The U.S. Justice Department announced Thursday that it has launched an investigation into two California women’s prisons to determine whether they unconstitutionally provided housing and preferential treatment to “biological male inmates.”
In a letter to Gov. Gavin Newsom, Assistant Atty. Gen. Harmeet Dhillon – who heads the Justice Department’s Civil Rights Division – said investigators would look into “widely reported allegations of deprivation of rights of female inmates” at the Central California Women’s Facility in Madera County and the California Institution for Women in San Bernardino County.
Justice Department said in a news release Allegations have been made that “there is a widespread climate of sexual harassment, rape, voyeurism and sexual intimidation due to the presence of men in the women’s prison.”
Newsom’s office referred the Times to the California Department of Corrections and Rehabilitation. A CDCR spokesperson responded that the agency is “committed to providing a safe, humane, dignified, and rehabilitative environment for all incarcerated people.”
The Justice Department also notified Maine Gov. Janet Mills of an investigation into allegations that the state “allowed a biological male inmate to live with women despite complaints that the male inmate had assaulted or harassed several female inmates.”
Dhillon said In a video posted on The investigation is part of a new project called the “Single Sex Prison Initiative” to look into potential civil rights violations in which female prisoners are “forced to live in the same room with men who pose as women to access women’s prisons.”

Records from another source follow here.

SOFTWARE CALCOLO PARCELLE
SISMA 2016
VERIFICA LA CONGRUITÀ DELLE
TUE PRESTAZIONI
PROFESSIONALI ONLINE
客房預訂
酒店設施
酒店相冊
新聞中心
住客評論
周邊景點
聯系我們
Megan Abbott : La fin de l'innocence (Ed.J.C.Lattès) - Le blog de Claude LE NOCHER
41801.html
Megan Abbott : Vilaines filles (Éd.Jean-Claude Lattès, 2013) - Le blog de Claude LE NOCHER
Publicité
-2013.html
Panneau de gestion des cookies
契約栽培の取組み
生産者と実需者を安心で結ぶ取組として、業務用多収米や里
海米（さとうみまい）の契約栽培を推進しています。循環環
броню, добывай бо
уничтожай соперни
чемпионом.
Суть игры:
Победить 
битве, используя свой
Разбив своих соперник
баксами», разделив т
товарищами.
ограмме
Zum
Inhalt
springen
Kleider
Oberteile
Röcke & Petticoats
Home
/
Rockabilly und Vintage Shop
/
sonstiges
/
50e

“There are reports of several dozen such men being held in women’s prisons in California, which are certainly exposing these women to sexual assault and other types of violence and harassment, which, if true, are extremely disturbing and may violate the civil rights of these women,” Dhillon said.
In 2020, Newsom signed into law Senate Bill 132, which gives transgender, nonbinary, and intersex inmates in state prisons the right to live in men’s or women’s facilities. Opponents of the law filed suit the following year, alleging it was unconstitutional and created an unsafe environment for women in women’s facilities, with some plaintiffs claiming they were assaulted.
At the time, LGBTQ+ advocates described the lawsuit as baseless and harmful.
“The way they wrote (the complaint) is saying that trans women are men and they are putting men in women’s prisons, which is completely wrong,” Bamby Salcedo, president and CEO of the TransLatina@coalition, which sponsored SB 132, previously told the Times. “They are making a claim that is not accurate and is not particularly respectful of trans women.”
Mahila Mukti Morcha, which brought the lawsuit, announced this month that a federal court had dismissed the case but that they planned to appeal. x In a statement posted Thursday, WOLF board chair Elspeth Cypher called the new DOJ investigation “a welcome development.”
“Every day, women in prison are subjected to sexual harassment and abuse by men who say they are women,” Cypher said.
Under the bill enacted in 2021, 1,028 prisoners lodged in men’s prisons have requested to be transferred to women’s facilities. according to data Till March 4, 2026. The department had accepted 47 requests and rejected 132. According to the department, another 140 applicants “changed their minds”.
State officials said 84 inmates sought to be transferred from women’s prisons to men’s facilities. Of these, seven were approved.
According to the Department of Corrections, 2,405 inmates identify as non-binary, intersex or transgender. It is said that those people experience extreme violence in prison. 2007 UC Irvine Study It involved interviews with 39 transgender prisoners, finding that rates of sexual assault are 13 times higher for transgender people, with 59% of those surveyed having experienced such encounters.
The Justice Department said Thursday that its investigation is still ongoing and that it “has not reached any conclusions regarding the allegations in these cases.”
Dhillon said, “I am very determined to ensure that no woman imprisoned in the United States faces potential rape, sexual assault or other violation of her civil rights as a condition of her imprisonment to satisfy some woke ideology by the state.” “If these states are violating these rights and they don’t stop, we will stop them through litigation.”